Resetting the router will delete your login info from your ISP (internet service provider). You will need to setup your "WAN" once more. Look for something like "WAN" (wide area network). 
Let's discuss the pc / mac access later. You will still need to make your connection more secure. Now anyone that is in the range of your routers wifi can access your lan and use your internet connection. I don't think you want that, right? 
So, setup your WAN connection and post again.


----------



## tedkwan (Apr 14, 2005)

It seems that my connection settings weren't deleted, so what I did was to turn off my modem and router and turn it on again. And now there's internet access again, including my Powerbook!   

What do I have to do for security settings? Now that it's all working properly, I don't know if I want to tamper with it anymore. Not to mention my Dad's notebook also uses the wifi access.


----------



## Zammy-Sam (Apr 15, 2005)

For security I would suggest you to enable a MAC filter and a WEP encryption of your wireless signal.
You should enter the web interface of your router once more and look for the MAC filter. Every network card has a permament adress looking like this: 00:0a:95:9a:ed:72. You will need to add the MAC adress of your PC and the one of your mac (your mac has two: one for the built-in ethernet connection and one for your airport card) to a list of admissive MAC adresses. Any other MAC adress from other computers will be ignored and the access to your router will be denied. This will secure your lan and your wan connection.
To not get spied out when you use your wireless lan connection, you should encrypt your wifi data transfer. That's what WEP is good for. You will need to declare a key. This one can be in HEX or ASCII code and in different length (64bit, 128bit...).
I would suggest you to use a 128bit HEX key. Valid HEX signs are:
1-255; a-f. One example for a 128bit HEX key would be:
abcdefabcdefabcdefabcdefab
After you setup a key your powerbook won't be able to connect anymore. You will need to tell your powerbook the key. After you typed in the WEP key as a 128bit HEX code, you will be able to log on your router and use the internet connection and the lan.
Your system is now sufficiently secure.
Next step will be to get a proper lan connection including file-sharing between the mac and the pc.


----------



## tedkwan (Apr 15, 2005)

Thanks for the help Zammy-Sam, really. I'm very grateful that my Airport is even working. I may not want to configure the settings anymore, though I understand security is important too. Just that I'm not really dealing with classified stuff so it's no biggie for me yet. Still, many thanks once again!


----------

________

▶ _Problem requirements_
Condense the paragraph of the router forum thread above that begins "You should enter the web interface" into a short bulleted list that keeps its main facts.

▶ _Exercise data_
________

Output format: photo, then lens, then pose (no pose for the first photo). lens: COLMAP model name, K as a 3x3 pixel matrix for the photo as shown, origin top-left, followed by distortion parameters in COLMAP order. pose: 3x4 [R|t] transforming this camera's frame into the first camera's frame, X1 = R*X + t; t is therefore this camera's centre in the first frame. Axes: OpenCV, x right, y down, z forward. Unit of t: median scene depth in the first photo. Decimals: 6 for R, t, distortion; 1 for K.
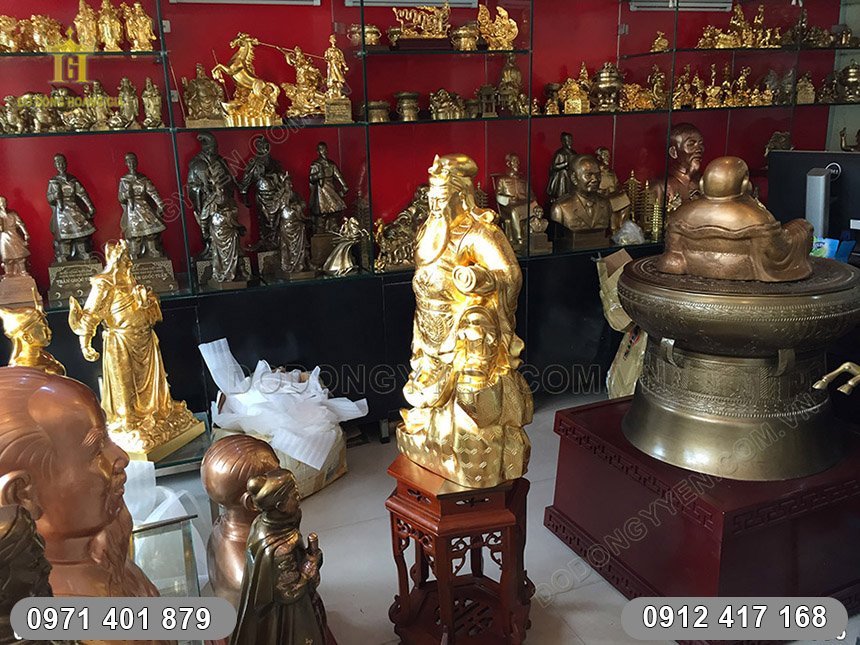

________

▶ _Answer to this exercise_
- Open the router's web interface again and find the MAC filter.
- Every network card has a permanent address, for example 00:0a:95:9a:ed:72.
- Add the PC's MAC address and both of the Mac's addresses (built-in ethernet and AirPort card) to the list of allowed addresses.
- The router ignores all other MAC addresses and denies them access.
- This secures both the LAN and the WAN connection.